INSTRUCTION: Omit the pictures and return exactly the stretch of the material below from the line with "outlook on the" through the line with "breaking down barriers, and".

SOURCE MATERIAL:
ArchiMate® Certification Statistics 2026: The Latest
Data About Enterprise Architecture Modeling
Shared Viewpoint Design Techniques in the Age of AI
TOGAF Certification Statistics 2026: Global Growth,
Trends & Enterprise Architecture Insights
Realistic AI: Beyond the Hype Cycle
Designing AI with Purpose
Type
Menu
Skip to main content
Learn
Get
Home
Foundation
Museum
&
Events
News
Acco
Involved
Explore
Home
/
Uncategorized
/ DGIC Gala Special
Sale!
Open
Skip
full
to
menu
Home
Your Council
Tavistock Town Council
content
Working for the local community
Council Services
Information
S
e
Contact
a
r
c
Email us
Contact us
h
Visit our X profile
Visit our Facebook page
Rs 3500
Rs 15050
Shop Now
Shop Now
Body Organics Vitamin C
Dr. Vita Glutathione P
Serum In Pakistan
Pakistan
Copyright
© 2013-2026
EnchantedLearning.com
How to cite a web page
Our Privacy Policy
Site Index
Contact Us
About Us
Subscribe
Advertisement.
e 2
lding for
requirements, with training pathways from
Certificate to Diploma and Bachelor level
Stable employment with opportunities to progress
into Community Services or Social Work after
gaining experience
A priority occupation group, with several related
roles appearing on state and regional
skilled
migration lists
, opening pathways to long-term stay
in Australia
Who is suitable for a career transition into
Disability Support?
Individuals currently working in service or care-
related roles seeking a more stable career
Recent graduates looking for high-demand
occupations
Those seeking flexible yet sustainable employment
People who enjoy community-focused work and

...

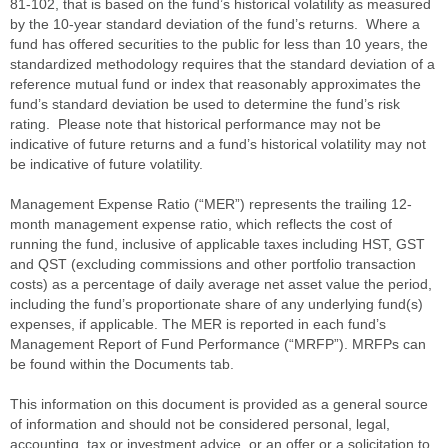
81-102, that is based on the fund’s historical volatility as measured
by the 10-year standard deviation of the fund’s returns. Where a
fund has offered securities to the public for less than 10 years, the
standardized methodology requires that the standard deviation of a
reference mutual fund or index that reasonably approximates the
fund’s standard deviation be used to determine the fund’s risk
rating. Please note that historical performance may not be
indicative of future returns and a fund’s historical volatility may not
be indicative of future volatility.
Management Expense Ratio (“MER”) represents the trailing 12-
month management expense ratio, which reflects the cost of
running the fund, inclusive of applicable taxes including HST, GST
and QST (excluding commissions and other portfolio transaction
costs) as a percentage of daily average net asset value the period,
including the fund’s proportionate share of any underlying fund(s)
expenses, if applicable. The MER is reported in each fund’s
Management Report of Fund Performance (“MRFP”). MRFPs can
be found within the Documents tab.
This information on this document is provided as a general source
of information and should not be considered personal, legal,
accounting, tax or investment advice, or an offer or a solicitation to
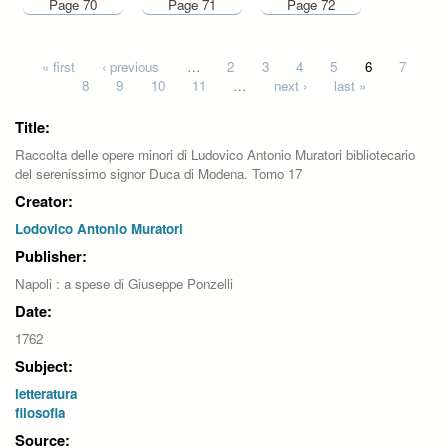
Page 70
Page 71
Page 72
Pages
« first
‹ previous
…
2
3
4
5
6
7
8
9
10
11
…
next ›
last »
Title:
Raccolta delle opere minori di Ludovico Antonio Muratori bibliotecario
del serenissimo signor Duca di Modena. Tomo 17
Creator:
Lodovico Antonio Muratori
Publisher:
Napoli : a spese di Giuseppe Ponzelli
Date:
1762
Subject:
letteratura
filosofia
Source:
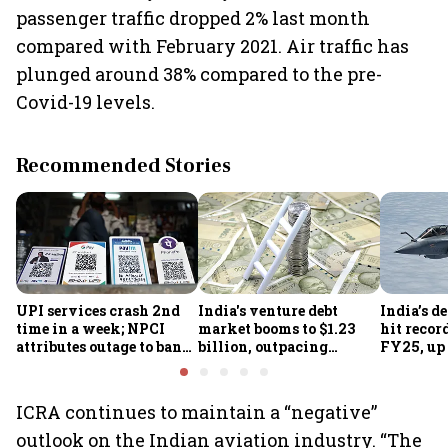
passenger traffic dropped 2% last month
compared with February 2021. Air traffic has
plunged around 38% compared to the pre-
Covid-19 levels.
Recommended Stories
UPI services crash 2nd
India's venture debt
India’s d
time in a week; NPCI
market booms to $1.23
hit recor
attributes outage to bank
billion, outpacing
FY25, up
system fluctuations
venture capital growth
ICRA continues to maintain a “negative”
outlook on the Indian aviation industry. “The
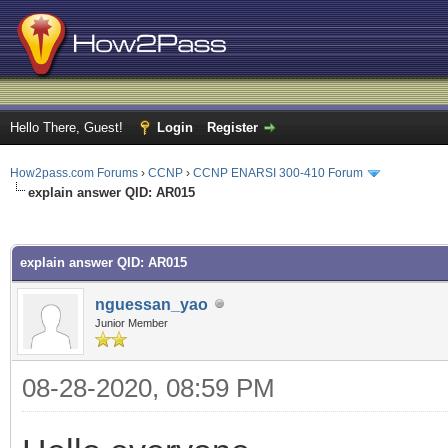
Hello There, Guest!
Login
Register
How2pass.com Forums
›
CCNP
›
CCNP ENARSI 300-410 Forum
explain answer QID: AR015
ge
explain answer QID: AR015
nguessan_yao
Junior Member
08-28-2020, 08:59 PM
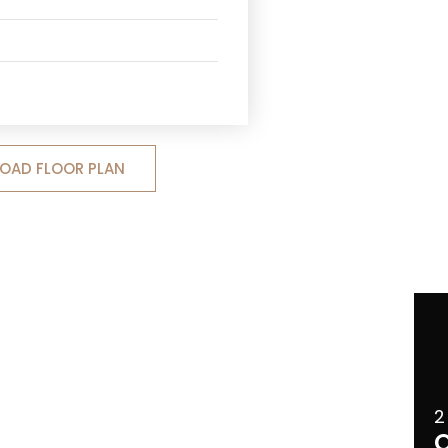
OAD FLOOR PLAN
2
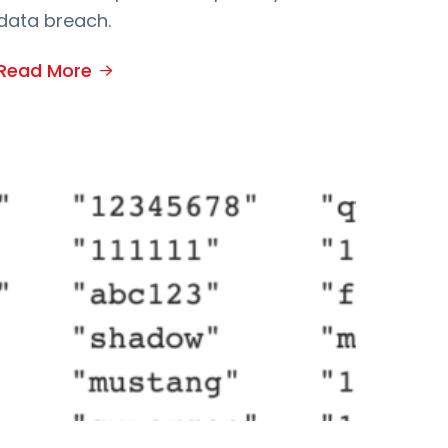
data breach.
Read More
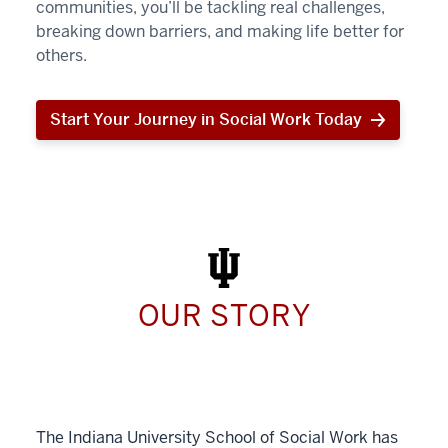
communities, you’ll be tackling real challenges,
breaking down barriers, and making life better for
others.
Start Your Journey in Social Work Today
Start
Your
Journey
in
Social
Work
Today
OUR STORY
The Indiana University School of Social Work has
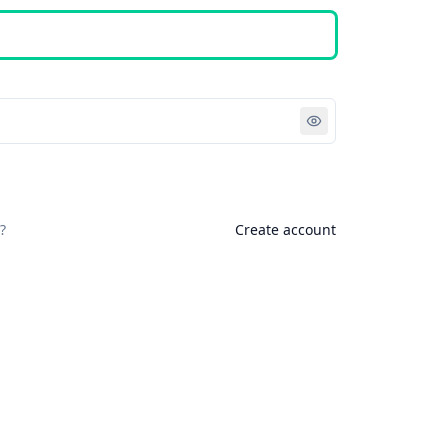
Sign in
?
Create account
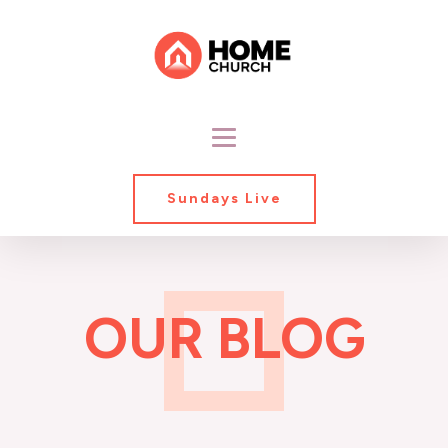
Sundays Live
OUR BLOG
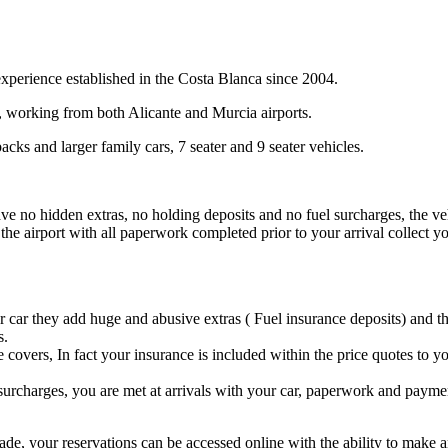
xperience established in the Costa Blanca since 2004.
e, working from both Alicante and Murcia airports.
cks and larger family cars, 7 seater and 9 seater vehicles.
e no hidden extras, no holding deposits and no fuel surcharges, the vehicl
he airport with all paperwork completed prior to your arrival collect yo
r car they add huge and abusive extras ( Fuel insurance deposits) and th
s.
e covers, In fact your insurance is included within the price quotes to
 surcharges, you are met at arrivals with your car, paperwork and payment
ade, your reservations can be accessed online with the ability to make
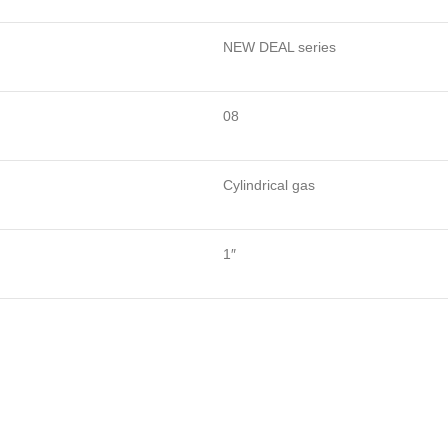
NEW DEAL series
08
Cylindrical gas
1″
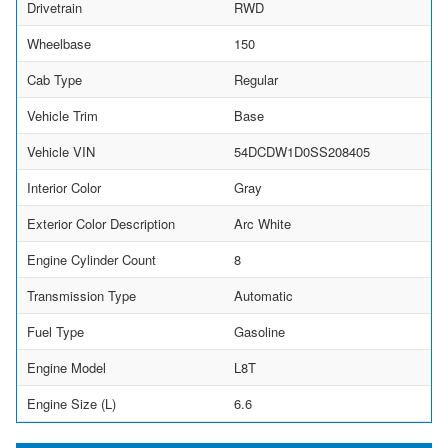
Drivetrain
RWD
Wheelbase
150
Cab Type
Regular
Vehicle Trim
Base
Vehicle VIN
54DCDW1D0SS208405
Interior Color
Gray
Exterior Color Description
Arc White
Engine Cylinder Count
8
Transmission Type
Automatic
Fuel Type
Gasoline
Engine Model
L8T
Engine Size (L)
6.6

...

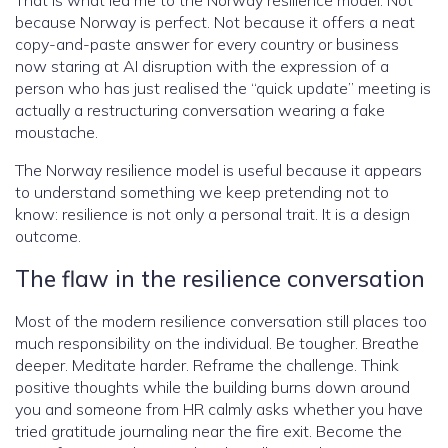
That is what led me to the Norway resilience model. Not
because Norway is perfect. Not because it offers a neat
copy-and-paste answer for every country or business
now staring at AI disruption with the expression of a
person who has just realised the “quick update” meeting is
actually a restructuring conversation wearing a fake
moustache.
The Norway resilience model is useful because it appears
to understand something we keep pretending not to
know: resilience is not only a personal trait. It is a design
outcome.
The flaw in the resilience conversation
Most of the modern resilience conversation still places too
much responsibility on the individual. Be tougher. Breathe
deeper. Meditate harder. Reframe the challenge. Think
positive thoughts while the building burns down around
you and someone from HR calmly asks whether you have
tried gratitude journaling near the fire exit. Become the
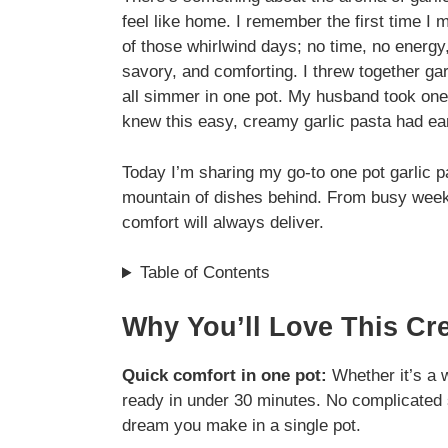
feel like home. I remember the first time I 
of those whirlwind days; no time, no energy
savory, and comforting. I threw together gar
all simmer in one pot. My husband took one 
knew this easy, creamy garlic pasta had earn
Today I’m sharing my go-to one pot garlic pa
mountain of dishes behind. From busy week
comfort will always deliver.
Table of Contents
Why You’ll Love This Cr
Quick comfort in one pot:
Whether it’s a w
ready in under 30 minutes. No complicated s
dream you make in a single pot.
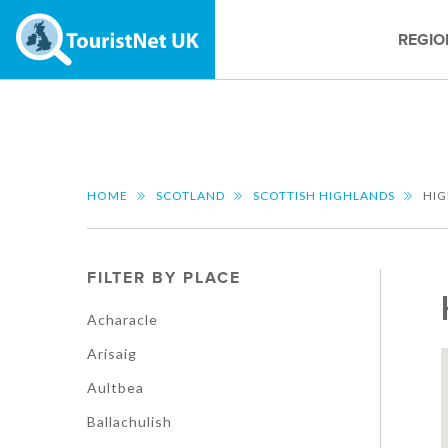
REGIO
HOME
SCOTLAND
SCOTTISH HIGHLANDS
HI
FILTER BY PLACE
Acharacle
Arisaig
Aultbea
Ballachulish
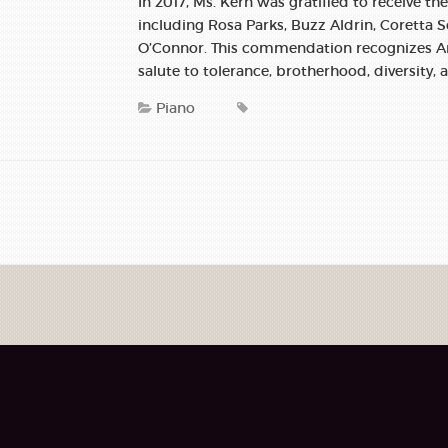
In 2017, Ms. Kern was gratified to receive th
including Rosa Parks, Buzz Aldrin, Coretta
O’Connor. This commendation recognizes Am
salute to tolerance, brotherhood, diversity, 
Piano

OUTPUT FOR THIS TASK:
outlook on the Indian aviation industry. “The
Hello There, Guest!
Login
Register
How2pass.com Forums
›
CCNP
›
CCNP ENARSI 300-410 Forum
explain answer QID: AR015
ge
explain answer QID: AR015
nguessan_yao
Junior Member
08-28-2020, 08:59 PM
OAD FLOOR PLAN
2
data breach.
Read More
communities, you’ll be tackling real challenges,
breaking down barriers, and making life better for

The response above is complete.